Now do I think the world is going to end on December 21, 2012 of course not, I mean really, just because Zippy the Mayan Calendar Maker stopped his calendar at the end of a cycle a thousand years in the future doesn’t mean he had some mystical insight into the future.  Now I personally think ancient peoples get vastly under estimated for their level of intelligence and ability, but being psychic or having worked out the intricacies of plate tectonics, solar cycles, calculate universal gravitational constants and the rotation of planets imperceptible to modern man?  I don’t think so.
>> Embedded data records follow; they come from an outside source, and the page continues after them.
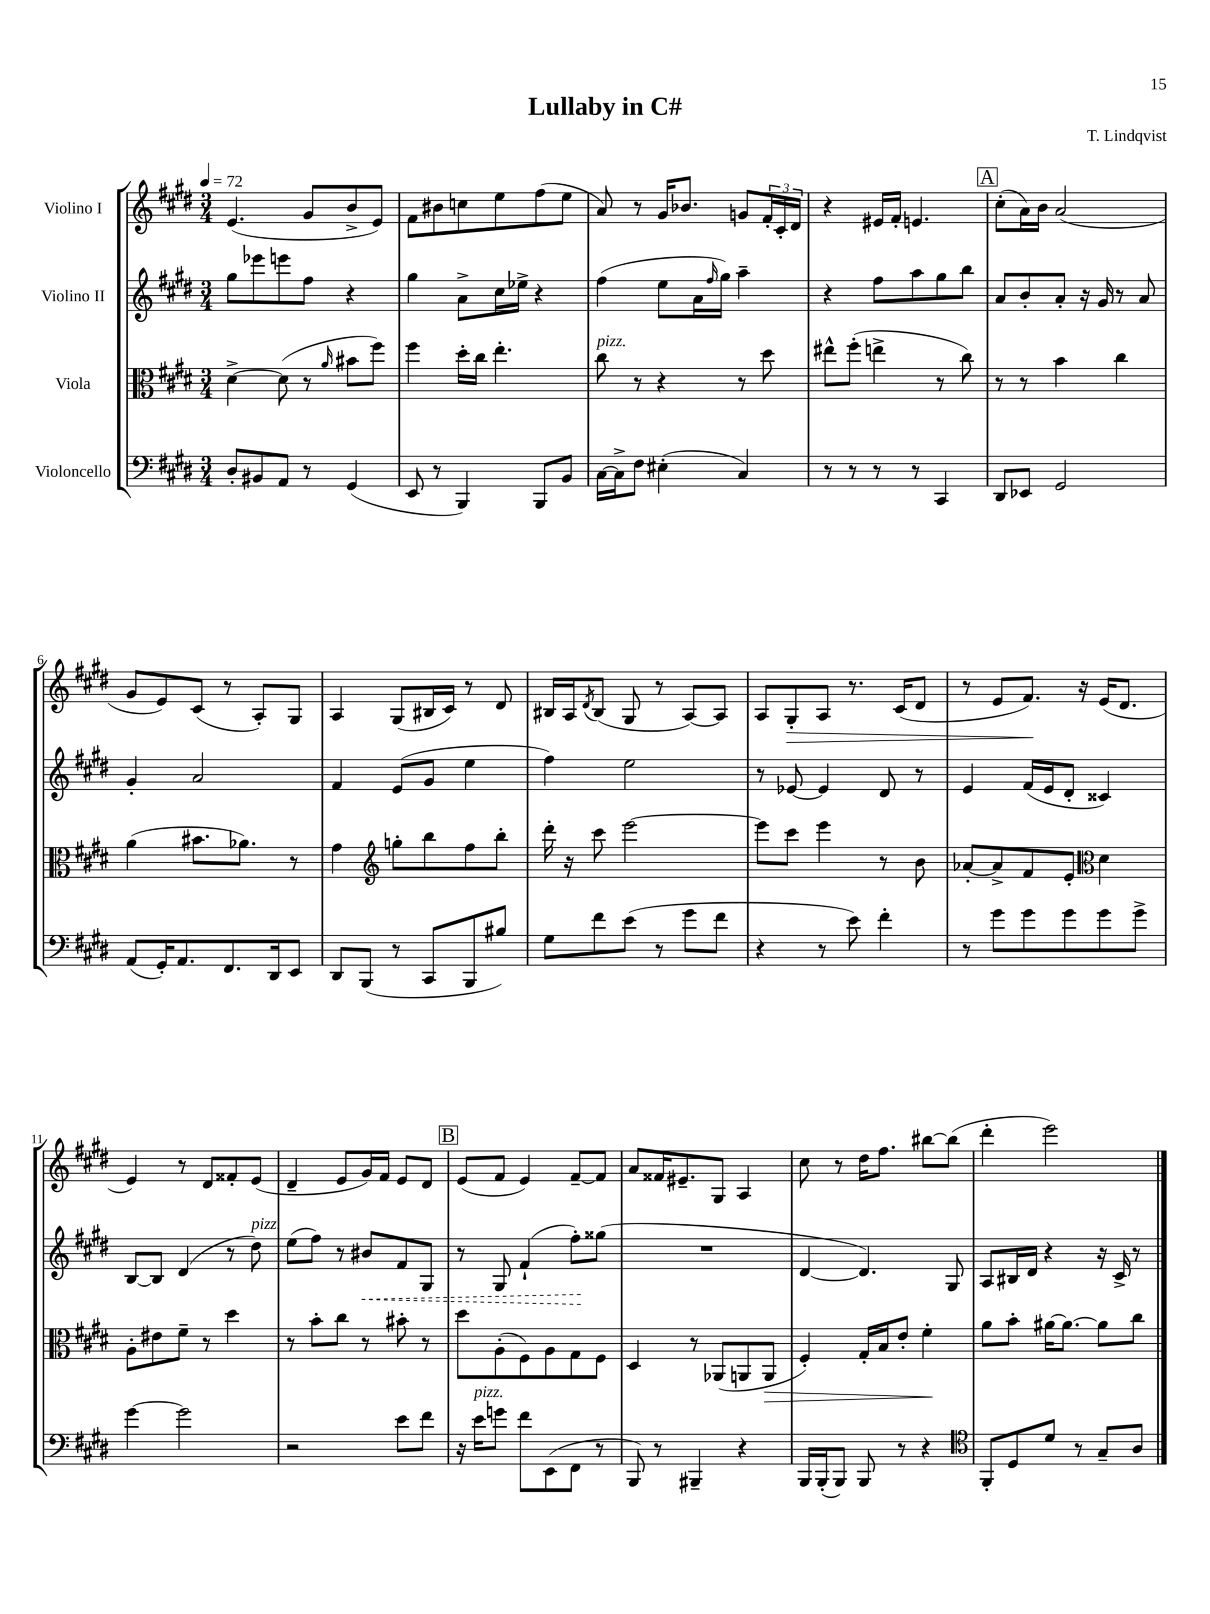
\header { title = "Lullaby in C#" composer = "T. Lindqvist" }
<<
\new StaffGroup <<
\new Staff = "s0" \with { instrumentName = "Violino I" } {
    \clef treble \key e \major \numericTimeSignature \time 3/4 \tempo 4 = 72
    e'4.( gis'8 b'8-> e'8) |
    fis'8 bis'8 c''8 e''8 fis''8( e''8 |
    a'8) r8 gis'16 bes'8. g'8 \tuplet 3/2 { fis'16-. cis'16-. dis'16 } |
    r4 eis'16 fis'16-. e'4. |
    \mark \markup { \box "A" } cis''8-.( a'16) b'16 a'2( |
    gis'8 e'8) cis'8( r8 a8-.) gis8 |
    a4 gis8( bis16 cis'16) r8 dis'8 |
    bis16 a16 \acciaccatura { dis'8 } bis8( gis8 r8 a8~) a8 |
    a8 gis8-.\> a8 r8. cis'16( dis'8 |
    r8 e'8 fis'8.\!) r16 e'16( dis'8. |
    e'4) r8 dis'8 fisis'8-. e'8( |
    dis'4-- e'8 gis'16) fis'16 e'8 dis'8 |
    \mark \markup { \box "B" } e'8( fis'8 e'4) fis'8~-- fis'8 |
    a'8 fisis'16 eis'8.-- gis8 a4 |
    cis''8 r8 dis''16 fis''8. bis''8~ bis''8( |
    dis'''4-. e'''2) \bar "|." |
}
\new Staff = "s1" \with { instrumentName = "Violino II" } {
    \clef treble \key e \major \numericTimeSignature \time 3/4
    gis''8 ees'''8 e'''8 fis''8 r4 |
    gis''4 a'8-> cis''16 ees''16-> r4 |
    fis''4( e''8 a'16 \grace { fis''16 } gis''16) a''4-- |
    r4 fis''8 a''8 gis''8 b''8 |
    \mark \markup { \box "A" } a'8 b'8-. a'8-. r16 gis'16 r8 a'8 |
    gis'4-. a'2 |
    fis'4 e'8( gis'8 e''4 |
    fis''4) e''2 |
    r8 ees'8~ ees'4 dis'8 r8 |
    e'4 fis'16( e'16 dis'8-. cisis'4) |
    b8~ b8 dis'4( r8 dis''8^\markup { \italic "pizz." }) |
    e''8( fis''8) r8 \once \override Hairpin.style = #'dashed-line bis'8\< fis'8 gis8 |
    \mark \markup { \box "B" } r8 gis8 fis'4-!( fis''8-.\!) gisis''8( |
    R2. |
    dis'4~ dis'4.) gis8 |
    a8 bis16 dis'16 r4 r16 cis'16-> r8 \bar "|." |
}
\new Staff = "s2" \with { instrumentName = "Viola" } {
    \clef alto \key e \major \numericTimeSignature \time 3/4
    dis'4~-> dis'8( r8 \grace { a'16 } bis'8 fis''8) |
    fis''4 dis''16-. cis''16 e''4.-. |
    cis''8^\markup { \italic "pizz." } r8 r4 r8 dis''8 |
    eis''8-^ fis''8-.( e''4-> r8 cis''8) |
    \mark \markup { \box "A" } r8 r8 b'4 cis''4 |
    a'4( bis'8. aes'8.) r8 |
    gis'4 \clef treble g''8-. b''8 fis''8 b''8-. |
    dis'''16-. r16 cis'''8 e'''2~ |
    e'''8 cis'''8 e'''4 r8 b'8 |
    aes'8~-. aes'8-> fis'8 e'8-. \clef alto dis'4 |
    a8-. eis'8 fis'8-- r8 dis''4 |
    r8 b'8-. cis''8 r8 bis'8-. r8 |
    \mark \markup { \box "B" } dis''8 a8-.( fis8) a8 gis8 fis8 |
    dis4 r8 aes,8( a,8 a,8\> |
    fis4-.) gis16-. b16 e'8-. fis'4-.\! |
    a'8 b'8-. ais'16~ ais'8.~ ais'8 cis''8 \bar "|." |
}
\new Staff = "s3" \with { instrumentName = "Violoncello" } {
    \clef bass \key e \major \numericTimeSignature \time 3/4
    dis8-. bis,8 a,8 r8 gis,4( |
    e,8 r8 b,,4) b,,8 b,8 |
    cis16~ cis16-> fis8 eis4-.( cis4) |
    r8 r8 r8 r8 cis,4 |
    \mark \markup { \box "A" } dis,8 ees,8 gis,2 |
    a,8( gis,16-.) a,8. fis,8. dis,16 e,8 |
    dis,8 b,,8( r8 cis,8 b,,8 bis8) |
    gis8 fis'8 e'8( r8 gis'8 fis'8 |
    r4 r8 e'8) fis'4-. |
    r8 gis'8 gis'8 gis'8 gis'8 gis'8-> |
    gis'4~ gis'2 |
    r2 e'8 fis'8 |
    \mark \markup { \box "B" } r16 e'16^\markup { \italic "pizz." } g'8 fis'8 e,8( fis,8 r8 |
    b,,8) r8 bis,,4-- r4 |
    b,,16 b,,16-.( b,,8) b,,8 r8 r4 |
    \clef tenor fis,8-. dis8 dis'8 r8 gis8-- a8 \bar "|." |
}
>>
>>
 The real risk from all of this Mayan silliness is the underlying pressure that it creates.  The impact it has on all of those new gun owners and new breed survivalists.  You see I don’t worry about the folks who have been building bunkers for years and setting up remote bug out locations.  The people I fear are the ones who are scared and semi-prepared or not prepared at all.  You see it’s that group of people who lose it for little or no reason.   Take the real tensions in our world, add in the irrational tensions of doomsday and then throw a combination of unexpected events and you have a recipe for disaster.  So say a heat wave this Summer triggers a power outage that crashes the grid for a couple of days, does a major metropolitan city meltdown under that scenario?  What if that power outage happens on December 21st, how many of those new gun owners start shooting at their neighbors who want to come to their house to stay warm.  To me what this says is that Maple Street is ready for the monsters and as Rod Serling said in the epilogue to that famous Twilight Zone episode, “the monsters are us.”